Best to stay in your lane. The scope of work, being often clear and defined, informally adding and shifting responsibilities is not easy. This yields a situation where role-changing growth in the contracted employee results in frustration instead of promotion.
If you want the promotion, change contracts and contractors. The contracts may be long and the engineers do come and go.
Worse yet, with an increasing shortage of government clearances, benefits offered by the next job to those who are cleared are often significant, reforming the decision as an effective cost for the employee to stay with their current contractor. This model fits job-hopping engineers and even breeds them. Since any fit is often by definition impermanent and tenuous, there is less critical evaluation of applicants as long as we believe they will generate revenue for some time before leaving.
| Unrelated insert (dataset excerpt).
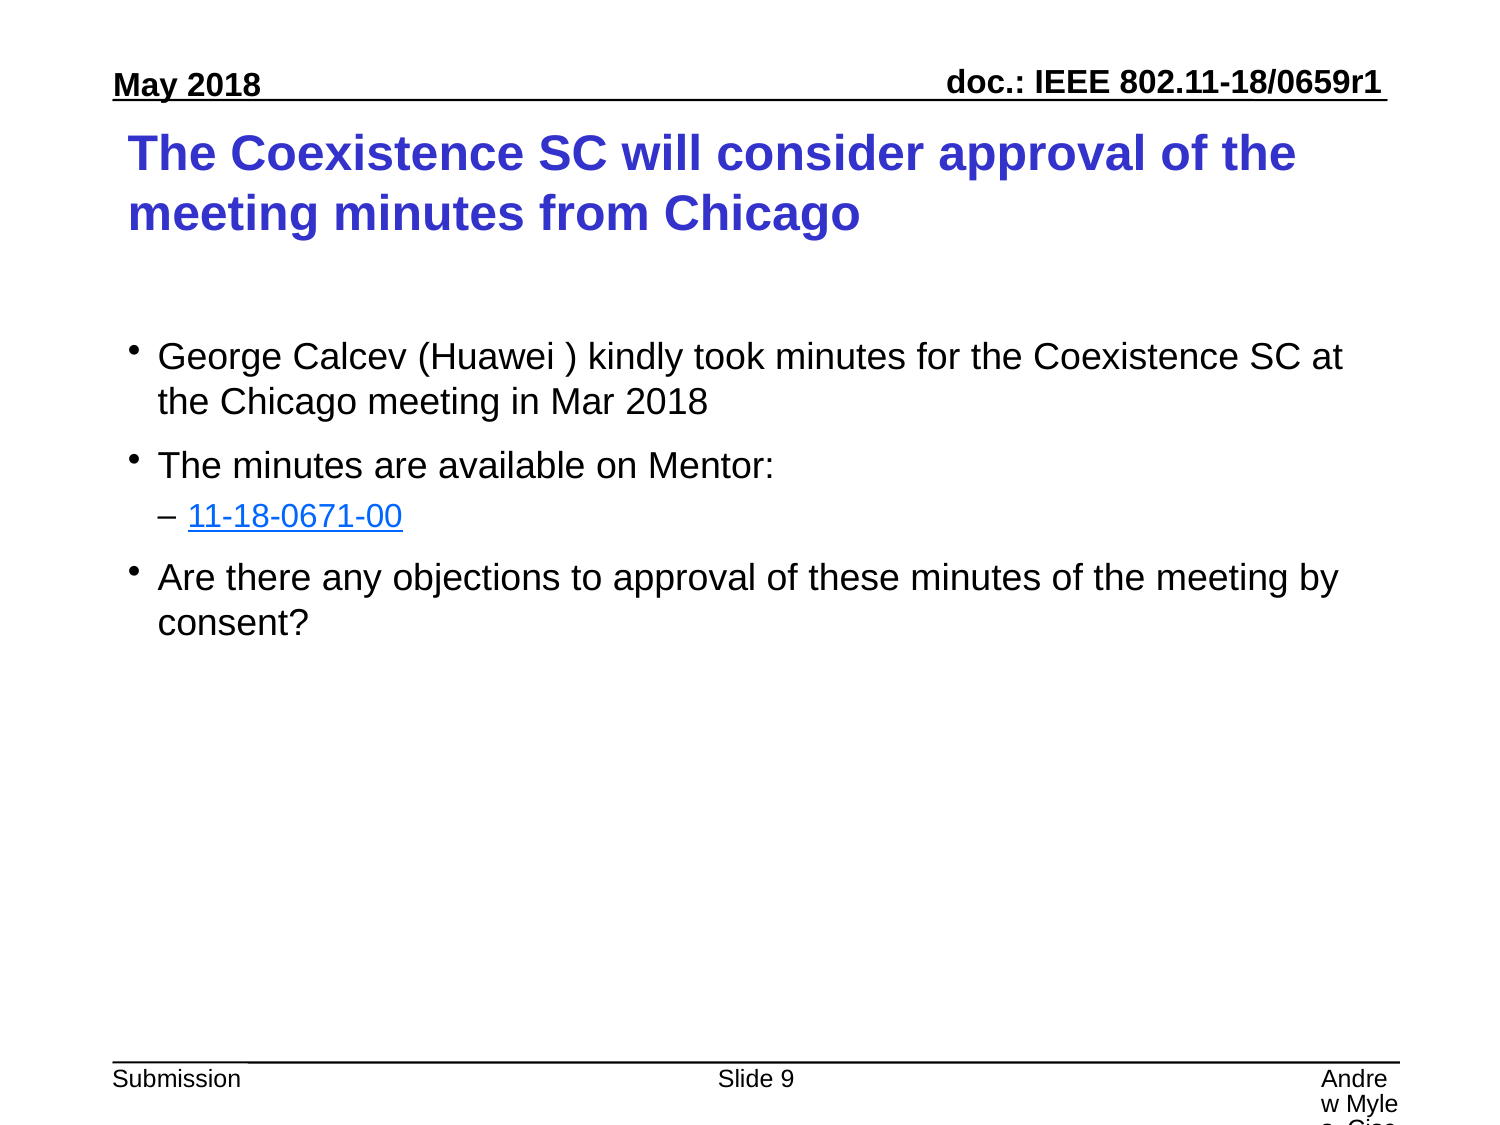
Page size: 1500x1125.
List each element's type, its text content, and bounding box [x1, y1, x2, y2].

I've seen in a lot of interviews a large contracting company talking about how wonderful it is to work for the company, its culture, it's fun environment. This is advertised to everyone, but applies only to the corporate employees. If you're contracted out your real "company" is the people you work with on a daily basis, and they may all come from your company, be a mix of government and contractor, or a mix of multiple contractors. It does you no good, this family culture, if you don't spend any meaningful time with those people, and it only serves to further distance you from them. Best to spend less time talking about your company and more time talking about the people you're likely to spend your time with. Present to rosy a picture of the people you won't be spending time with compared to the misery of the people you will work with, and you're likely to foster discomfort from the beginning.
One contractor I worked with was refreshingly up front about how difficult some people would be on a contract and the uphill climb I would make. The work sounded very ambitious. Based on what he said I didn't take the job to his regret. But he made the right call being up front and I made the right call not joining. You need the right match.